気候変動に関する政府間パネル( IPCC )は最新の画期的な報告書で、人類が温室効果ガスを高率または中程度の率で排出し続ければ、2050年頃には北極の氷がなくなる9月が訪れると予測した。
しかし、6月6日にネイチャー・コミュニケーションズ誌に掲載された新たな研究によると、排出量が少ないシナリオでもこの現象は起こり、排出量が増加すれば、早ければ2030~2040年には北極の氷がなくなる月が現れるだろうという。
「北極の夏の海氷を救うにはもう遅すぎると言っているようなものです」と、ドイツのハンブルク大学の海洋学者で海氷を専門とし、この研究論文の著者の一人であるディルク・ノッツ氏は述べた。「この完全な消失に対して、私たちは何もできないのです。あまりにも長い間待っていたからです。」
IPCCは、氷のない夏が2050年までに到来すると予測しており、気候モデルは排出量の減少によってこの悲惨な節目を遅らせることができるという希望を抱いていた。
北極の海氷面積は通常、夏の終わりである9月に最も少なくなり、その後、より寒く暗い秋冬に再び増加し、3月にピークを迎えます。研究者たちは、北極の氷がなくなると、地球規模で大きな影響が出ると指摘しています。
北極圏と低緯度圏の温度差が縮小するにつれて、大気の流れの変化はより激しくなります。北極圏の温暖化は永久凍土の融解を加速させ、大気中に放出される温室効果ガスの量を増加させます。グリーンランドの氷床もより急速に融解する可能性があり、海面上昇が加速することを意味します。
「北極の海氷が予想よりも早く溶ければ、北極の温暖化もより早く進むだろう」と、研究論文の著者で韓国の浦項工科大学の環境科学教授、ミン・スンキ氏は述べた。

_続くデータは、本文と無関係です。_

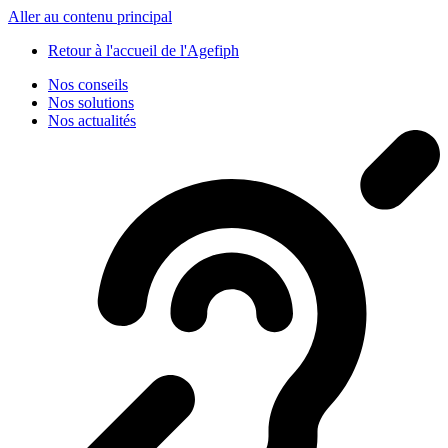
Panneau de gestion des cookies
Aller au contenu principal
Retour à l'accueil de l'Agefiph
Nos conseils
Nos solutions
Nos actualités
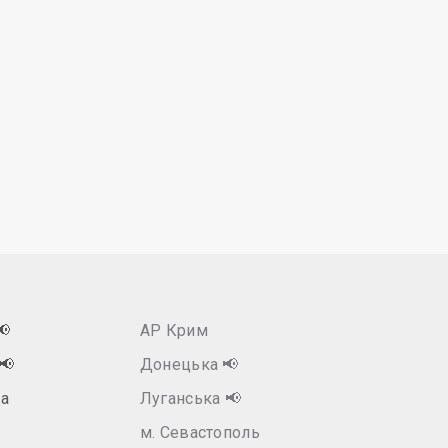
📢
АР Крим
📢
Донецька
📢
а
Луганська
📢
м. Севастополь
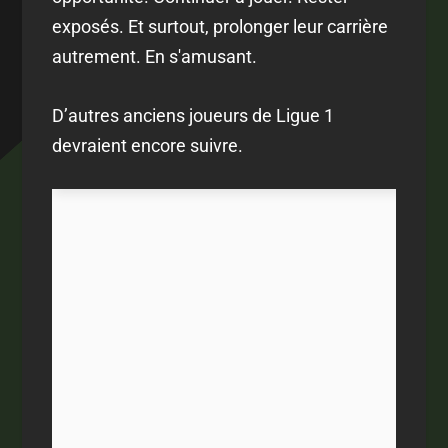
exposés. Et surtout, prolonger leur carrière
autrement. En s'amusant.
D’autres anciens joueurs de Ligue 1
devraient encore suivre.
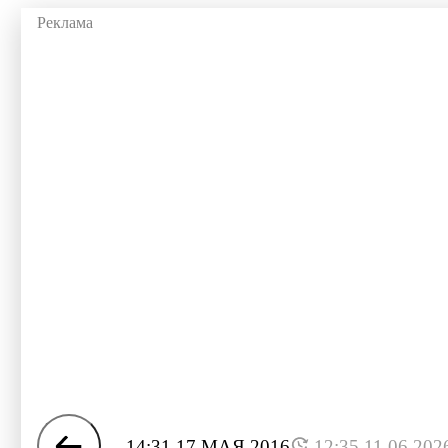
14:31 17 МАЯ 2016
12:35 11.06.202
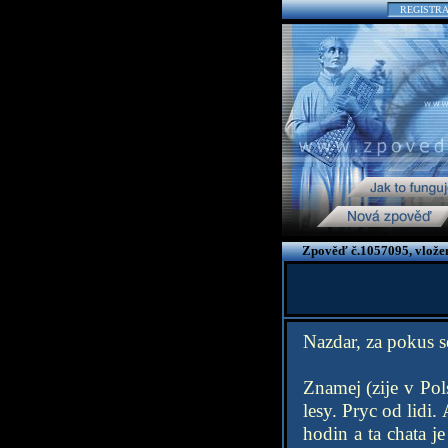
REGISTR
Zpověď č.1057095, vlože
Nazdar, za pokus se
Znamej (zije v Pol
lesy. Pryc od lidi.
hodin a ta chata j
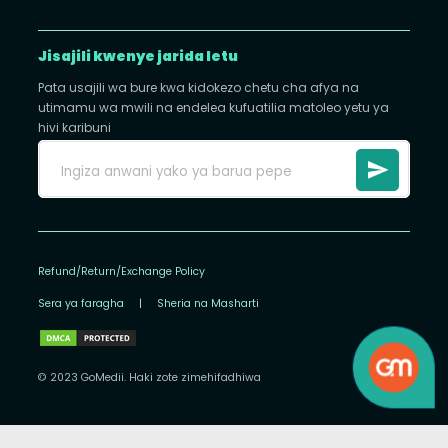
Jisajili kwenye jarida letu
Pata usajili wa bure kwa kidokezo chetu cha afya na
utimamu wa mwili na endelea kufuatilia matoleo yetu ya
hivi karibuni
Refund/Return/Exchange Policy
Sera ya faragha
|
Sheria na Masharti
© 2023 GoMedii. Haki zote zimehifadhiwa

新たな研究によれば、北極海の氷の約90%は人間の影響によるもので、10%は自然要因によるものであることも明らかになった。
コロラド大学国立雪氷データセンター所長のマーク・セレゼ氏は、「人間の影響を測定し、気候モデルに組み込むことができれば、北極の氷がいつ消失するかについて、より明確な見通しが得られるでしょう」と述べています。この方法は、過去の気温傾向から外挿するなどの他の方法よりも正確です。

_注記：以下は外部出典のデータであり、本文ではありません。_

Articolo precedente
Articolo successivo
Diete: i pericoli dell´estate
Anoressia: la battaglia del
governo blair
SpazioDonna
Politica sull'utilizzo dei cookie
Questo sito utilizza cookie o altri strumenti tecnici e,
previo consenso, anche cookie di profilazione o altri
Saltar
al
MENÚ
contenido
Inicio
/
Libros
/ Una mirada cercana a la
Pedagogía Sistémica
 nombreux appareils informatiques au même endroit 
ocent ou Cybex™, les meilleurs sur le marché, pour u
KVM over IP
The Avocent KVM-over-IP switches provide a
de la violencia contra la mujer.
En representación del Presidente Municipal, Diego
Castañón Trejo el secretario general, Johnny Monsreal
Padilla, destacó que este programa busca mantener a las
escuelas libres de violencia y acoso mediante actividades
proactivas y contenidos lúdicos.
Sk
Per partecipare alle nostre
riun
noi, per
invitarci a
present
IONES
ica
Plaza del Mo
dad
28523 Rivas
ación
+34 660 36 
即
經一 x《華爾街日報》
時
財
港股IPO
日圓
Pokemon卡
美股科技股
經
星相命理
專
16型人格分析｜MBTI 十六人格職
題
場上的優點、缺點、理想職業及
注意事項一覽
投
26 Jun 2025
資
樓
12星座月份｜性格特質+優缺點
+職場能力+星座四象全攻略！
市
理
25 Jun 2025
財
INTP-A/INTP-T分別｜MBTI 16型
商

セレーゼ氏は、北極の海氷は将来、夏の終わりまでに消滅すると考えている。しかし、いつ消滅するかは常に疑問であり、その答えは既存の気候モデルの誤差や気候データにおける自然変動の多さなど、多くの要因によって複雑化している。気象パターンの変化は、特定の時点ではほとんど予測不可能である。さらに、エルニーニョやラニーニャのような現象は、何年も続く変動を引き起こす可能性がある。

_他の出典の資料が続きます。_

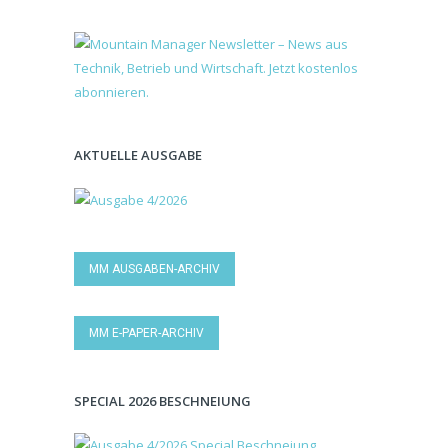
AKTUELLE AUSGABE
MM AUSGABEN-ARCHIV
MM E-PAPER-ARCHIV
SPECIAL 2026 BESCHNEIUNG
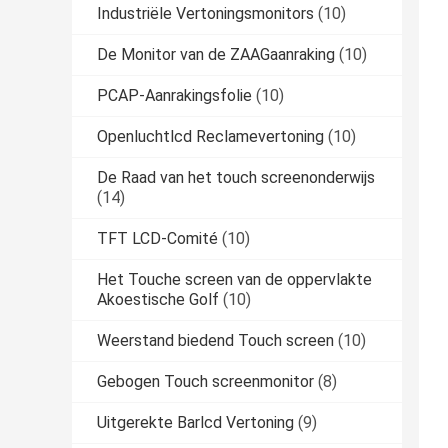
Industriële Vertoningsmonitors
(10)
De Monitor van de ZAAGaanraking
(10)
PCAP-Aanrakingsfolie
(10)
Openluchtlcd Reclamevertoning
(10)
De Raad van het touch screenonderwijs
(14)
TFT LCD-Comité
(10)
Het Touche screen van de oppervlakte
Akoestische Golf
(10)
Weerstand biedend Touch screen
(10)
Gebogen Touch screenmonitor
(8)
Uitgerekte Barlcd Vertoning
(9)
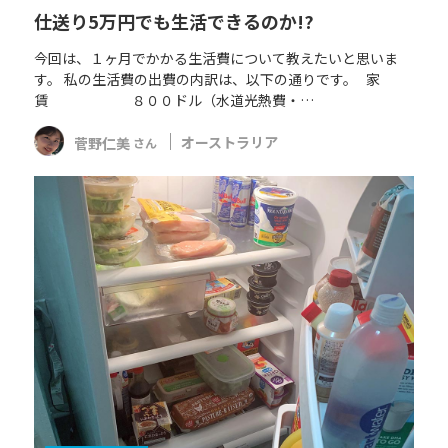
仕送り5万円でも生活できるのか!?
今回は、１ヶ月でかかる生活費について教えたいと思いま
す。 私の生活費の出費の内訳は、以下の通りです。 家
賃 ８００ドル（水道光熱費・…
菅野仁美
オーストラリア
さん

海洋学者のノッツ氏は、氷の減少は主に人間の活動によって引き起こされており、それを遅らせるための対策を講じることができることはわかっているものの、気候モデルが改良されるにつれて、さらに悪いニュースが出てくると予測しているという。
「地球システムの他の側面を探る、同様の研究が今後ますます増えることを願っています。そうすれば、『私たちはずっと人々に警告してきたのに、人々は反応しなかった。今さら行動を起こすには遅すぎる』という結論が出てくるでしょう。」